Quando finisce un lavoro?
- quando posso dire di sentirmi soddisfatto (parti del mio cervello stanno già viaggiando su un’altra infinita lista dal titolo “che cos’è la soddisfazione?”)
- quando posso “respirarlo” completamente, dall’inizio alla fine
- quando riesco a trovare il modo infallibile per gestire la respirazione che mi permette di arrivare in fondo allo spettacolo con abbastanza fiato da fare almeno un inchino decente (forse dovrei smettere di fumare)
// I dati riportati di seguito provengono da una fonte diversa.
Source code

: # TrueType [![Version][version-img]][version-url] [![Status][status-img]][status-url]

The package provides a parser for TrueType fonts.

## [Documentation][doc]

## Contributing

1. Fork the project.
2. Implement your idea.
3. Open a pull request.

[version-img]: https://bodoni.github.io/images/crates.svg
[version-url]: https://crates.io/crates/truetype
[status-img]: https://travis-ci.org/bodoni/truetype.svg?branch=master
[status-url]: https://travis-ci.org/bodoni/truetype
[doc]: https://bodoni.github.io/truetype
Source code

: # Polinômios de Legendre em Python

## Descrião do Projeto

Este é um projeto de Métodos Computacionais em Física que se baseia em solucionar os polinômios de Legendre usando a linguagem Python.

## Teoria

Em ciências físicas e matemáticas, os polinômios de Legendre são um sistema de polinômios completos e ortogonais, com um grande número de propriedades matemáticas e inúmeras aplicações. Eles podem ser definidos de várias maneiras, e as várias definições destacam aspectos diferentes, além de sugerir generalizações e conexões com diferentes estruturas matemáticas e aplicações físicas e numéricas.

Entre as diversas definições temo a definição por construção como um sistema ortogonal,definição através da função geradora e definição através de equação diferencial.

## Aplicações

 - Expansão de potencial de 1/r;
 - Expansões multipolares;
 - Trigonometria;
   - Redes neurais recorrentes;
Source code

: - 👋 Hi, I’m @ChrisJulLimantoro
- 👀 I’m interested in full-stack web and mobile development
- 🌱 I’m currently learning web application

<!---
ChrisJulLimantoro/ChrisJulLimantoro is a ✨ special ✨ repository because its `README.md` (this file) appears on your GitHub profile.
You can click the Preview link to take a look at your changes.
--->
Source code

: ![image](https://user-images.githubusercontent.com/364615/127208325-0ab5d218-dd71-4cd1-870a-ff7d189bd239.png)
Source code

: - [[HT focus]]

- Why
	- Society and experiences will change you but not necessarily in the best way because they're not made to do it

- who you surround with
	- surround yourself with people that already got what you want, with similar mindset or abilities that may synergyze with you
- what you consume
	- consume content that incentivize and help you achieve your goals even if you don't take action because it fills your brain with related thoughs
- quando ti rende fiero di averlo creato
- quando conosco ogni microscopico elemento che lo compone
- quando, nel raccontarlo ad un amico che ancora non l’ha visto, mi emoziono parlandone
- quando tutti (tutti!) ci trovano, guardandolo, una parte di sé
- quando ti fa vincere l’Ubu o l’Oscar
- (versione ridimensionata) quando ti fa incassare abbastanza soldi e poter finalmente dire “Anch’io sono un attore vero”
…momento di riflessione…
- è finito quando non ha più niente da dirmi
- è finito quando mi annoia
- quando mi decido a mettere il punto.
Mi fermo. Respiro.
Se arrivo davvero a considerare un lavoro “finito”, se davvero arrivo a sondarne ogni momento, come faccio a farci stare dentro la vita che anima questo lavoro?
Poi mi torna in mente che il teatro è “qui e ora”, che è continuamente in divenire, che è un po’ come dire che non sarà mai e poi mai da considerarsi finito. E per fortuna, finito è sinonimo di lavoro morto, prosciugato, che non ha più niente da dare, qualsiasi declinazione si voglia dare a questa parola.
Conscio di questo, sorrido e torno a provare, le vacanze sono sempre più vicine!